Emerald could also help detect other respiratory problems that would otherwise go unnoticed.

Vahia has used Emerald with a patient who suffers from anxiety and has insomnia problems. Emerald’s data predicted that the patient had sleep apnea, which was confirmed with follow-up testing, CSAIL said.

Earlier, team of engineers, physicians, computer scientists, and others, centered at MIT, had developed a low-cost ventilator that could be used for COVID-19 patients to help them with assisted breathing when they could not do so on their own.

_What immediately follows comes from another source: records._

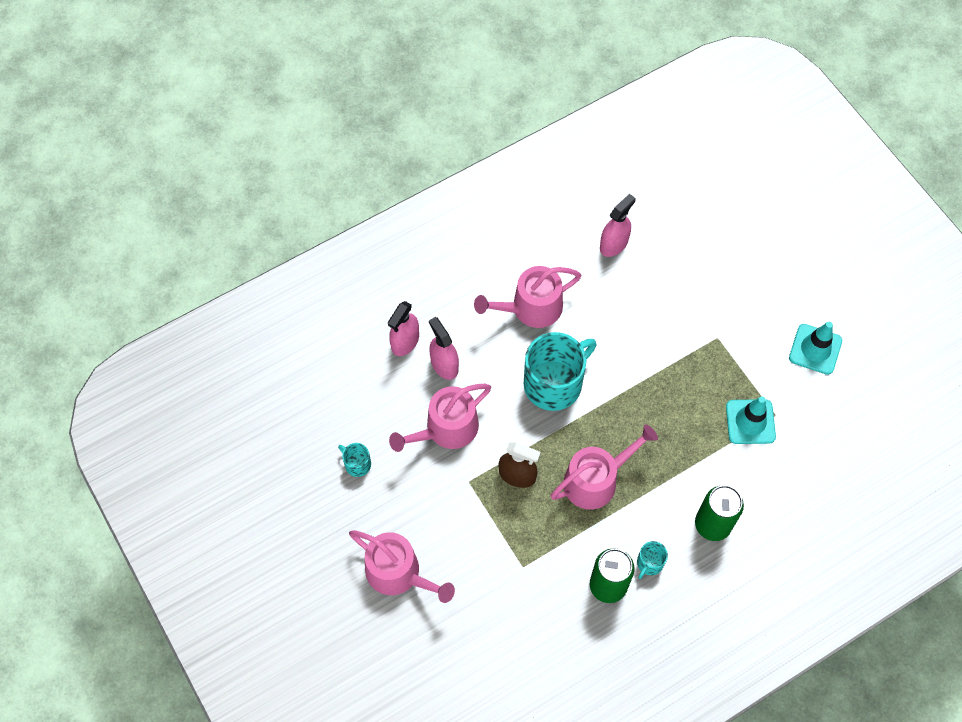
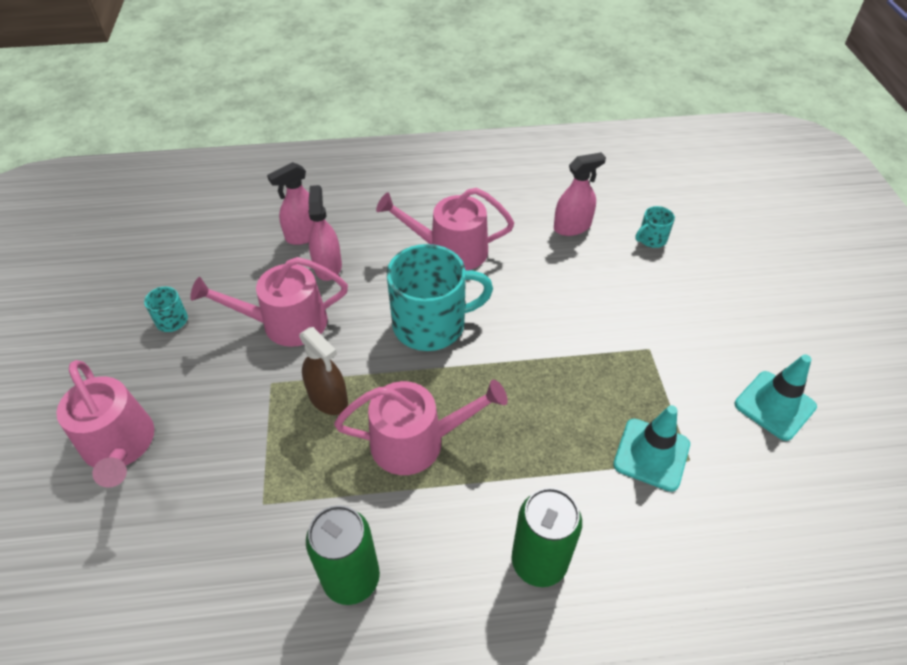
camera: 25 degrees right, 15 degrees down
(649, 563) = (424, 574): turquoise mug -> turquoise mug (651, 239)

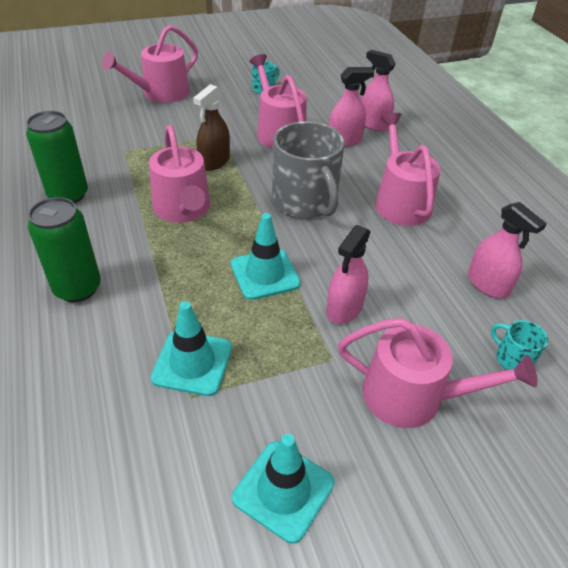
camera: 75 degrees right, 5 degrees down
(431, 324) = (305, 201): turquoise mug -> grey mug
(539, 379) = (265, 274): none -> turquoise traffic cone
(591, 327) = (344, 308): none -> pink spray bottle
(687, 307) = (412, 396): none -> pink watering can

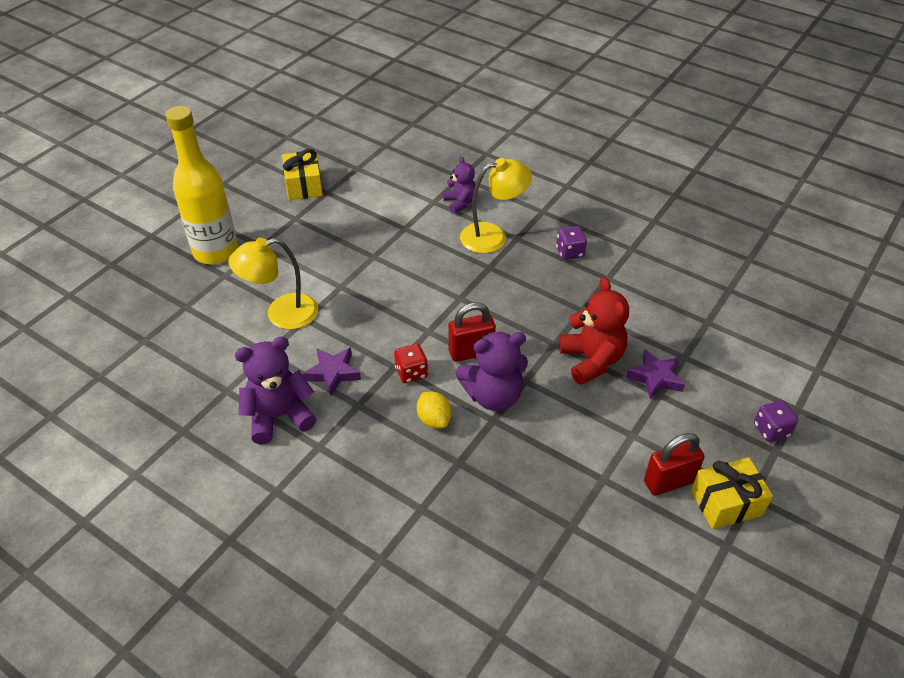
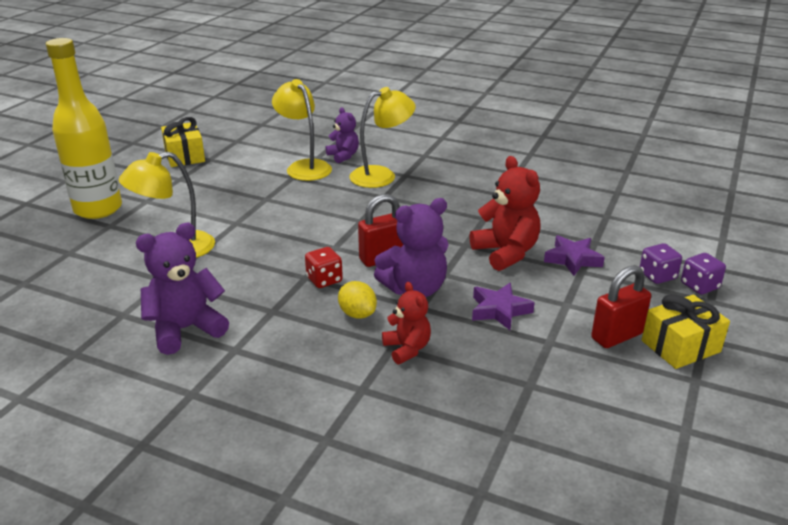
camera: 10 degrees left, 15 degrees down
(333, 373) = (239, 288): purple star -> purple star (499, 310)
(418, 215) = (304, 167): none -> yellow lamp
(470, 468) = (407, 349): none -> red teddy bear
(570, 252) = (459, 180): purple dice -> purple dice (657, 276)

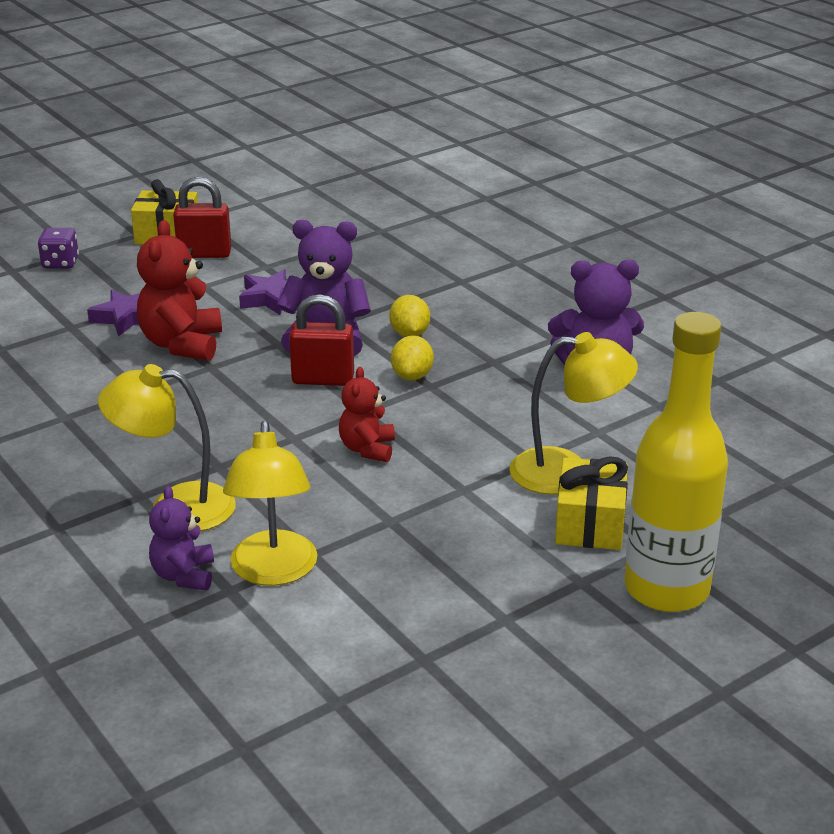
camera: 150 degrees left, 0 degrees up
(185, 156) = (466, 686): yellow gift -> yellow gift (589, 524)
(324, 280) = (412, 376): red dice -> yellow lemon
(407, 349) = (393, 295): red teddy bear -> red teddy bear (367, 449)
(657, 276) = (78, 281): purple dice -> none

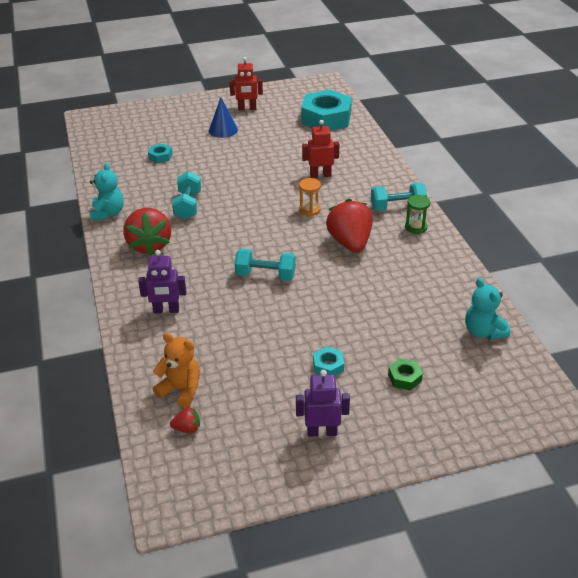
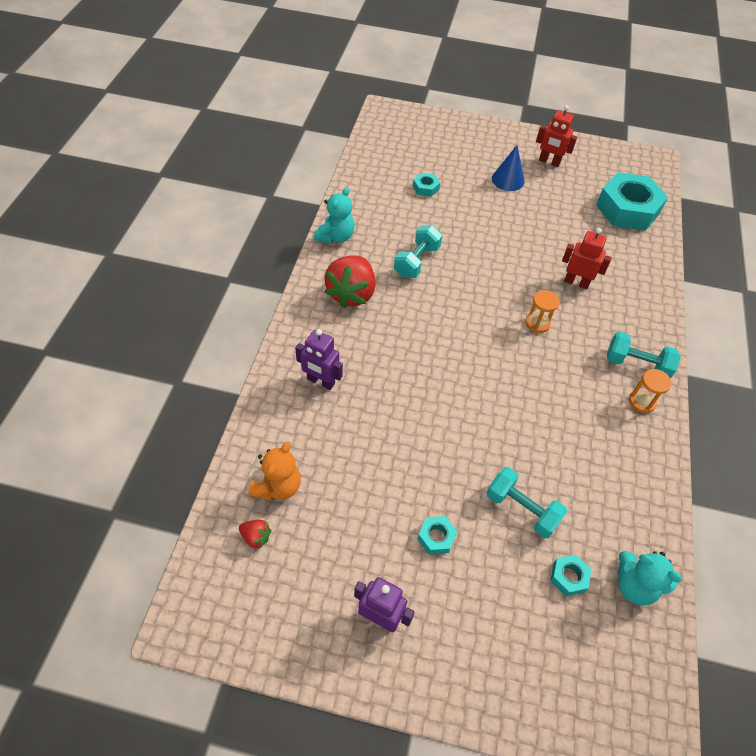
camera: 25 degrees right, 15 degrees up
(181, 390) = (277, 486): orange teddy bear -> orange teddy bear turned 60 degrees clockwise
(265, 275) = (441, 386): turquoise dumbbell -> turquoise dumbbell (522, 509)
(350, 243) = (555, 387): red strawberry -> none
(404, 378) = (507, 598): green nut -> none
(416, 227) = (642, 401): green hourglass -> orange hourglass
(437, 347) = (568, 577): none -> turquoise nut
(483, 332) = (634, 585): turquoise teddy bear -> turquoise teddy bear turned 60 degrees counterclockwise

The ventilators developed by the MIT team are simple, that could be built with about $100 worth of parts, although in the years since prices have gone up and the device would now cost $400 to $500 in materials.

The key to the simple, inexpensive ventilator alternative is a hand-operated plastic pouch called a bag-valve resuscitator, or Ambu bag, which hospitals already have on hand in large quantities. These are designed to be operated by hand, by a medical professional or emergency technician, to provide breaths to a patient in situations like cardiac arrest, until an intervention such as a ventilator becomes available. A tube is inserted into the patient’s airway, as with a hospital ventilator, but then the pumping of air into the lungs is done by squeezing and releasing the flexible pouch. This is a task for skilled personnel, trained in how to evaluate the patient and adjust the timing and pressure of the pumping accordingly.